YOUR ASSIGNMENT: I would like every record reproduced exactly, with the pictures left out.

Electronics engineering source data

————————

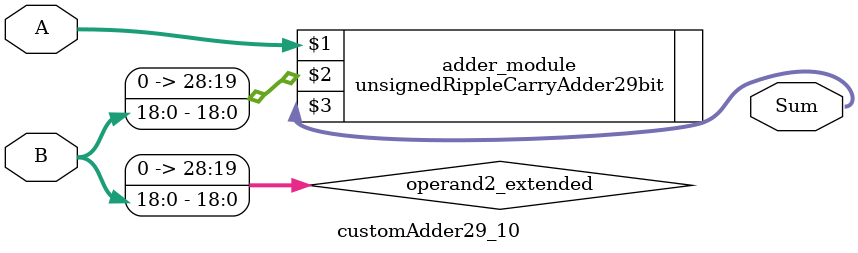
<source format=v>

module customAdder29_10(
                    input [28 : 0] A,
                    input [18 : 0] B,
                    
                    output [29 : 0] Sum
            );

    wire [28 : 0] operand2_extended;
    
    assign operand2_extended =  {10'b0, B};
    
    unsignedRippleCarryAdder29bit adder_module(
        A,
        operand2_extended,
        Sum
    );
    
endmodule
        
</source>
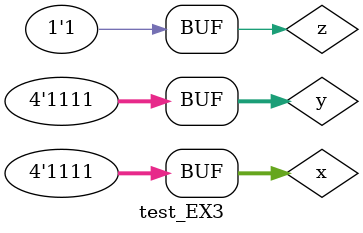
<source format=v>



module Adder (output s1, output s2, input a, input b);

xor XOR1 (s2,a,b);
and AND1 (s1,a,b);				 				

endmodule // Adder

module  FullAdder (output s3, output s4,input e1, input e2, input c);
wire p1, p2,p3;

Adder HA1 (p1,p2,e1,e2);
Adder HA2 (s3,p3,p1,c);
xor XOR1 (s4,p3,p2);

endmodule // FullAdder

module INC (output[2:0] s, output Carry_out, input a,
            input b, input c, input Carry_in);
wire f1,f2,f3;

FullAdder FA1 (s[0],f1,a,1,Carry_in);
FullAdder FA2 (s[1],f2,b,0,f1);
FullAdder FA3 (s[2],Carry_out,c,0,f2);

endmodule // INC

module FullAdder2 (output sinal, output[3:0] s, input[3:0] a,
                   input[3:0] b, input carry);
wire  w1,w2,w3,w4,p1,p2,p3,p4;
wire[4:0] p;

FullAdder FA1 (p[0],p1,a[0],b[0],carry);
FullAdder FA2 (p[1],p2,a[1],b[1],p1);
FullAdder FA3 (p[2],p3,a[2],b[2],p2);
FullAdder FA4 (sinal,p4,a[3],b[3],p3);
INC Inc1 (s[3:0],sinal,p[0],p[1],p[2],p4);
endmodule // FullAdder2

module test_EX3; 

// ------------------------- definir dados 

reg[3:0] x, y;
reg z;  
wire [2:0]q;
wire sinal;

FullAdder2 modulo (sinal, q, x, y, z); 

// ------------------------- parte principal 

initial begin 
$display("Exemplo0033 - Luhan Mairinck Reis - 446987"); 
$display("Test LU's module"); 

x = 4'b0000; y = 4'b0000; z = 'b0;

// projetar testes do modulo 
#1 $display("\n a    b   carry  sinal   s"); 
#1 $monitor("%4b %4b   %b    %b   %4b" ,x,y,z,sinal,q); 

#1 x = 4'b0001; y = 4'b0000; z = 'b0;
#1 x = 4'b0001; y = 4'b0001; z = 'b0;
#1 x = 4'b0010; y = 4'b0001; z = 'b0;
#1 x = 4'b0010; y = 4'b0010; z = 'b0;
#1 x = 4'b0011; y = 4'b0010; z = 'b0;
#1 x = 4'b0011; y = 4'b0011; z = 'b0;
#1 x = 4'b0100; y = 4'b0011; z = 'b0;
#1 x = 4'b0100; y = 4'b0100; z = 'b0;
#1 x = 4'b0101; y = 4'b0100; z = 'b0;
#1 x = 4'b0101; y = 4'b0101; z = 'b0;
#1 x = 4'b0110; y = 4'b0101; z = 'b0;
#1 x = 4'b0110; y = 4'b0110; z = 'b0;
#1 x = 4'b0111; y = 4'b0110; z = 'b0;
#1 x = 4'b0111; y = 4'b0111; z = 'b1;
#1 x = 4'b1000; y = 4'b0111; z = 'b1;
#1 x = 4'b1000; y = 4'b1000; z = 'b1;
#1 x = 4'b1001; y = 4'b1000; z = 'b1;
#1 x = 4'b1001; y = 4'b1001; z = 'b1;
#1 x = 4'b1010; y = 4'b1001; z = 'b1;
#1 x = 4'b1010; y = 4'b1010; z = 'b1;
#1 x = 4'b1011; y = 4'b1010; z = 'b1;
#1 x = 4'b1011; y = 4'b1011; z = 'b1;
#1 x = 4'b1100; y = 4'b1011; z = 'b1;
#1 x = 4'b1100; y = 4'b1100; z = 'b1;
#1 x = 4'b1101; y = 4'b1100; z = 'b1;
#1 x = 4'b1101; y = 4'b1101; z = 'b1;
#1 x = 4'b1110; y = 4'b1101; z = 'b1;
#1 x = 4'b1110; y = 4'b1110; z = 'b1;
#1 x = 4'b1111; y = 4'b1110; z = 'b1;
#1 x = 4'b1111; y = 4'b1111; z = 'b1;


end 
endmodule // test_EX2 
</source>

————————

EXERCISE SOLUTION:
<source format=v>

module customAdder29_10(
                    input [28 : 0] A,
                    input [18 : 0] B,
                    
                    output [29 : 0] Sum
            );

    wire [28 : 0] operand2_extended;
    
    assign operand2_extended =  {10'b0, B};
    
    unsignedRippleCarryAdder29bit adder_module(
        A,
        operand2_extended,
        Sum
    );
    
endmodule
        
</source>
<source format=v>



module Adder (output s1, output s2, input a, input b);

xor XOR1 (s2,a,b);
and AND1 (s1,a,b);				 				

endmodule // Adder

module  FullAdder (output s3, output s4,input e1, input e2, input c);
wire p1, p2,p3;

Adder HA1 (p1,p2,e1,e2);
Adder HA2 (s3,p3,p1,c);
xor XOR1 (s4,p3,p2);

endmodule // FullAdder

module INC (output[2:0] s, output Carry_out, input a,
            input b, input c, input Carry_in);
wire f1,f2,f3;

FullAdder FA1 (s[0],f1,a,1,Carry_in);
FullAdder FA2 (s[1],f2,b,0,f1);
FullAdder FA3 (s[2],Carry_out,c,0,f2);

endmodule // INC

module FullAdder2 (output sinal, output[3:0] s, input[3:0] a,
                   input[3:0] b, input carry);
wire  w1,w2,w3,w4,p1,p2,p3,p4;
wire[4:0] p;

FullAdder FA1 (p[0],p1,a[0],b[0],carry);
FullAdder FA2 (p[1],p2,a[1],b[1],p1);
FullAdder FA3 (p[2],p3,a[2],b[2],p2);
FullAdder FA4 (sinal,p4,a[3],b[3],p3);
INC Inc1 (s[3:0],sinal,p[0],p[1],p[2],p4);
endmodule // FullAdder2

module test_EX3; 

// ------------------------- definir dados 

reg[3:0] x, y;
reg z;  
wire [2:0]q;
wire sinal;

FullAdder2 modulo (sinal, q, x, y, z); 

// ------------------------- parte principal 

initial begin 
$display("Exemplo0033 - Luhan Mairinck Reis - 446987"); 
$display("Test LU's module"); 

x = 4'b0000; y = 4'b0000; z = 'b0;

// projetar testes do modulo 
#1 $display("\n a    b   carry  sinal   s"); 
#1 $monitor("%4b %4b   %b    %b   %4b" ,x,y,z,sinal,q); 

#1 x = 4'b0001; y = 4'b0000; z = 'b0;
#1 x = 4'b0001; y = 4'b0001; z = 'b0;
#1 x = 4'b0010; y = 4'b0001; z = 'b0;
#1 x = 4'b0010; y = 4'b0010; z = 'b0;
#1 x = 4'b0011; y = 4'b0010; z = 'b0;
#1 x = 4'b0011; y = 4'b0011; z = 'b0;
#1 x = 4'b0100; y = 4'b0011; z = 'b0;
#1 x = 4'b0100; y = 4'b0100; z = 'b0;
#1 x = 4'b0101; y = 4'b0100; z = 'b0;
#1 x = 4'b0101; y = 4'b0101; z = 'b0;
#1 x = 4'b0110; y = 4'b0101; z = 'b0;
#1 x = 4'b0110; y = 4'b0110; z = 'b0;
#1 x = 4'b0111; y = 4'b0110; z = 'b0;
#1 x = 4'b0111; y = 4'b0111; z = 'b1;
#1 x = 4'b1000; y = 4'b0111; z = 'b1;
#1 x = 4'b1000; y = 4'b1000; z = 'b1;
#1 x = 4'b1001; y = 4'b1000; z = 'b1;
#1 x = 4'b1001; y = 4'b1001; z = 'b1;
#1 x = 4'b1010; y = 4'b1001; z = 'b1;
#1 x = 4'b1010; y = 4'b1010; z = 'b1;
#1 x = 4'b1011; y = 4'b1010; z = 'b1;
#1 x = 4'b1011; y = 4'b1011; z = 'b1;
#1 x = 4'b1100; y = 4'b1011; z = 'b1;
#1 x = 4'b1100; y = 4'b1100; z = 'b1;
#1 x = 4'b1101; y = 4'b1100; z = 'b1;
#1 x = 4'b1101; y = 4'b1101; z = 'b1;
#1 x = 4'b1110; y = 4'b1101; z = 'b1;
#1 x = 4'b1110; y = 4'b1110; z = 'b1;
#1 x = 4'b1111; y = 4'b1110; z = 'b1;
#1 x = 4'b1111; y = 4'b1111; z = 'b1;


end 
endmodule // test_EX2 
</source>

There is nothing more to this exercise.